Une information confirmée par Gérard Bapt, député PS de Haute-Garonne et membre de la commission des comptes de la sécurité sociale (CCSS), qui avait défendu la mesure à l’Assemblée nationale. « L’amendement méritera d’être redéposé peut être mieux cadré », estime l’élu socialiste qui a soulevé la question auprès du ministre des Finances Michel Sapin et du secrétaire d’Etat au Budget Christian Eckert.

« Stabilité » des règles fiscales voulue par les professionnels

Trois services à la personne devaient bénéficier d’une baisse de cotisations sociales, au travers d’un doublement de la réduction de cotisations de 0,75 à 1,5 euro par heure déclarée, applicable au 1er septembre 2014 : la garde d’enfants âgés de moins de 6 ans, l’aide aux personnes âgées dépendantes ou en perte d’autonomie ainsi que l’assistance aux personnes handicapées. Toutefois, les cotisations sociales étant incluses dans la base de calcul de la réduction ou du crédit d’impôt de 50% pour l’emploi d’une personne à domicile, les particuliers employeurs n’auraient pas pleinement bénéficié de cet allègement. Autrement dit, moins de charges sociales auraient été synonymes d’avantage fiscal réduit.

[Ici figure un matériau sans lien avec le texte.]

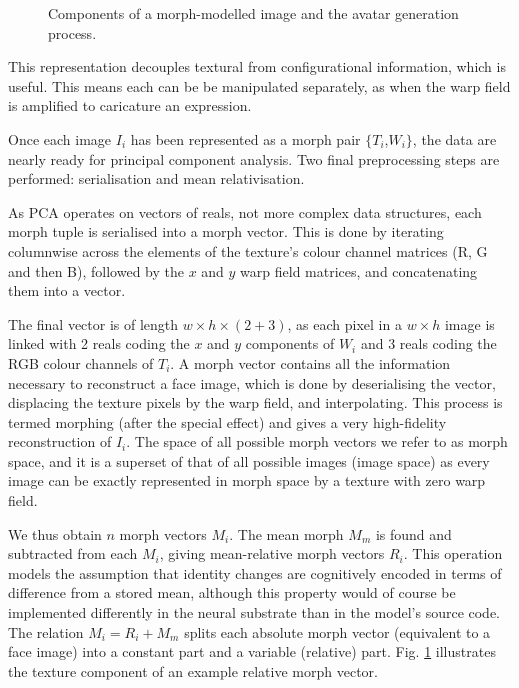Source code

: \documentclass[runningheads]{llncs}
\begin{document}
\begin{figure}[htp]
{	}
	
		\hspace{0.5cm}
	\caption{Components of a morph-modelled image and the avatar generation process.}
	\label{fig:subfigureExample1}
	\end{figure}




This representation decouples textural from configurational information, which is  useful. This means each can be be manipulated separately, as when the warp field is amplified to caricature an expression\cite{brennan1985caricature}.

Once each image $I_i$ has been represented as a morph pair  $\{T_i$,$W_i\}$, the data are nearly ready for principal component analysis. Two final preprocessing steps are performed: serialisation and mean relativisation.

As PCA operates on vectors of reals,  not more complex data structures, each morph tuple is serialised into a morph vector. This is done by iterating columnwise across the elements of the texture's colour channel matrices (R, G and then B), followed by the $x$ and $y$ warp field matrices, and  concatenating them into a vector.

The final vector is of length $w \times h \times (2 + 3)$, as each pixel in a $w \times h$ image is linked with 2 reals coding the $x$ and $y$ components of $W_i$ and 3 reals coding the RGB colour channels of $T_i$. A morph vector contains all the information necessary to reconstruct a face image, which is done by deserialising the vector, displacing the texture pixels by the warp field, and interpolating. This process is termed morphing (after the special effect\cite{rotshtein2004morphing}) and gives a very high-fidelity reconstruction of $I_i$.  The space of all possible morph vectors we refer to  as morph space, and it is a superset of that of all possible images (image space) as every image can be exactly represented in morph space by a texture with zero warp field.

We thus obtain $n$ morph vectors $M_i$. The mean morph $M_m$ is found and subtracted from each $M_i$, giving mean-relative morph vectors $R_i$. This operation models the assumption that identity changes are cognitively encoded in terms of difference from a stored mean, although this property would of course be implemented differently in the neural substrate than in the model's source code.
The relation $M_i = R_i + M_m$ splits each absolute morph vector (equivalent to a face image) into a constant part and a variable (relative) part. Fig. \ref{fig:subfigureExample1} illustrates the texture component of an example relative morph vector.
\end{document}
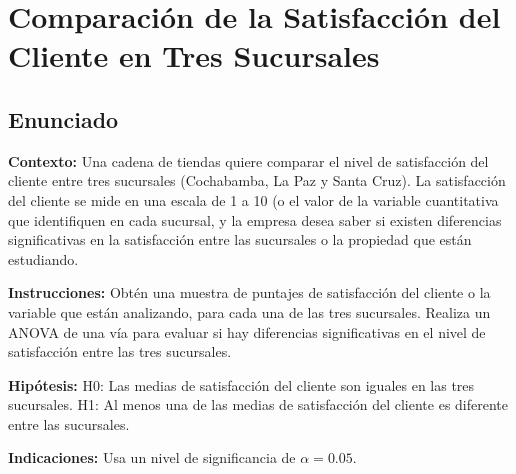\newpage
\section{Comparación de la Satisfacción del Cliente en Tres Sucursales}
\subsection{Enunciado}
\textbf{Contexto:}
Una cadena de tiendas quiere comparar el nivel de satisfacción del cliente entre tres sucursales (Cochabamba, La Paz y Santa Cruz).
La satisfacción del cliente se mide en una escala de 1 a 10 (o el valor de la variable cuantitativa que identifiquen en cada sucursal,
y la empresa desea saber si existen diferencias significativas en la satisfacción entre las sucursales o la propiedad que están estudiando.

\textbf{Instrucciones:}
Obtén una muestra de puntajes de satisfacción del cliente o la variable que están analizando, para cada una de las tres sucursales.
Realiza un ANOVA de una vía para evaluar si hay diferencias significativas en el nivel de satisfacción entre las tres sucursales.

\textbf{Hipótesis:}
H0: Las medias de satisfacción del cliente son iguales en las tres sucursales.
H1: Al menos una de las medias de satisfacción del cliente es diferente entre las sucursales.

\textbf{Indicaciones:}
Usa un nivel de significancia de \(\alpha=0.05.\)

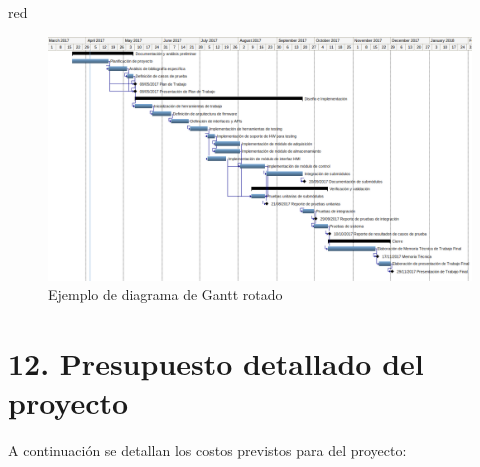 \documentclass[
11pt, %
]{charter}
\begin{document}
\begin{consigna}{red}
\begin{landscape}
\begin{figure}[htpb]
\centering 
\includegraphics[height=.85\textheight]{./Figuras/Gantt-2.png}
\caption{Ejemplo de diagrama de Gantt rotado}
\label{fig:diagGantt}
\end{figure}

\end{landscape}

\end{consigna}


\section{12. Presupuesto detallado del proyecto}
\label{sec:presupuesto}

A continuación se detallan los costos previstos para del proyecto:
\end{document}
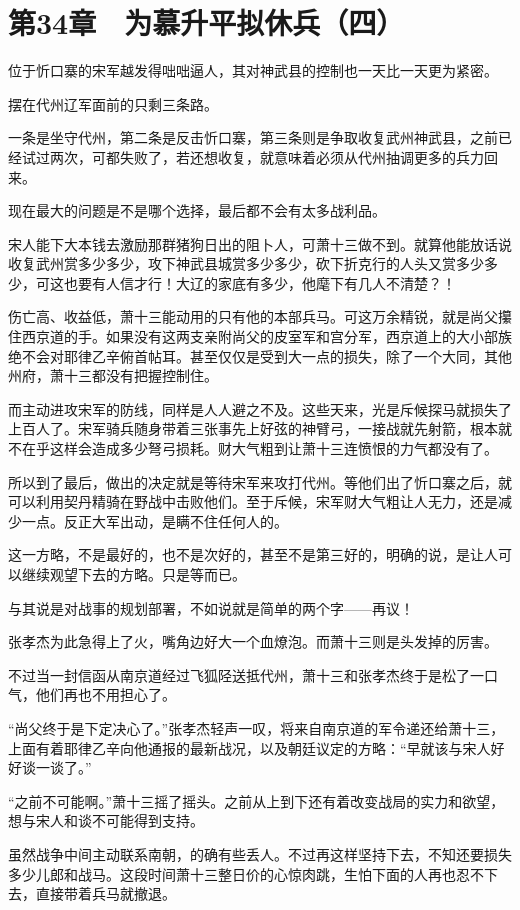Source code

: \section{第34章　为慕升平拟休兵（四）}

位于忻口寨的宋军越发得咄咄逼人，其对神武县的控制也一天比一天更为紧密。

摆在代州辽军面前的只剩三条路。

一条是坐守代州，第二条是反击忻口寨，第三条则是争取收复武州神武县，之前已经试过两次，可都失败了，若还想收复，就意味着必须从代州抽调更多的兵力回来。

现在最大的问题是不是哪个选择，最后都不会有太多战利品。

宋人能下大本钱去激励那群猪狗日出的阻卜人，可萧十三做不到。就算他能放话说收复武州赏多少多少，攻下神武县城赏多少多少，砍下折克行的人头又赏多少多少，可这也要有人信才行！大辽的家底有多少，他麾下有几人不清楚？！

伤亡高、收益低，萧十三能动用的只有他的本部兵马。可这万余精锐，就是尚父攥住西京道的手。如果没有这两支亲附尚父的皮室军和宫分军，西京道上的大小部族绝不会对耶律乙辛俯首帖耳。甚至仅仅是受到大一点的损失，除了一个大同，其他州府，萧十三都没有把握控制住。

而主动进攻宋军的防线，同样是人人避之不及。这些天来，光是斥候探马就损失了上百人了。宋军骑兵随身带着三张事先上好弦的神臂弓，一接战就先射箭，根本就不在乎这样会造成多少弩弓损耗。财大气粗到让萧十三连愤恨的力气都没有了。

所以到了最后，做出的决定就是等待宋军来攻打代州。等他们出了忻口寨之后，就可以利用契丹精骑在野战中击败他们。至于斥候，宋军财大气粗让人无力，还是减少一点。反正大军出动，是瞒不住任何人的。

这一方略，不是最好的，也不是次好的，甚至不是第三好的，明确的说，是让人可以继续观望下去的方略。只是等而已。

与其说是对战事的规划部署，不如说就是简单的两个字——再议！

张孝杰为此急得上了火，嘴角边好大一个血燎泡。而萧十三则是头发掉的厉害。

不过当一封信函从南京道经过飞狐陉送抵代州，萧十三和张孝杰终于是松了一口气，他们再也不用担心了。

“尚父终于是下定决心了。”张孝杰轻声一叹，将来自南京道的军令递还给萧十三，上面有着耶律乙辛向他通报的最新战况，以及朝廷议定的方略：“早就该与宋人好好谈一谈了。”

“之前不可能啊。”萧十三摇了摇头。之前从上到下还有着改变战局的实力和欲望，想与宋人和谈不可能得到支持。

虽然战争中间主动联系南朝，的确有些丢人。不过再这样坚持下去，不知还要损失多少儿郎和战马。这段时间萧十三整日价的心惊肉跳，生怕下面的人再也忍不下去，直接带着兵马就撤退。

Maxime Aiach, président de la Fédération du service aux particuliers (FESP), voit d’un bon œil le retour d’une telle disposition. « Ce serait une bonne nouvelle », espère-t-il. Mais ce dernier demande avant tout une « stabilité » des règles fiscales à long terme, en particulier que le périmètre des 21 métiers éligibles aux allègements d’impôt « ne soit pas modifié ». Pour M. Aiach, l’enjeu est d’endiguer les « destructions d’emploi massives avec 80.000 emplois qui devraient être perdus cette année dans notre secteur » après « cinq années d’instabilité fiscale ».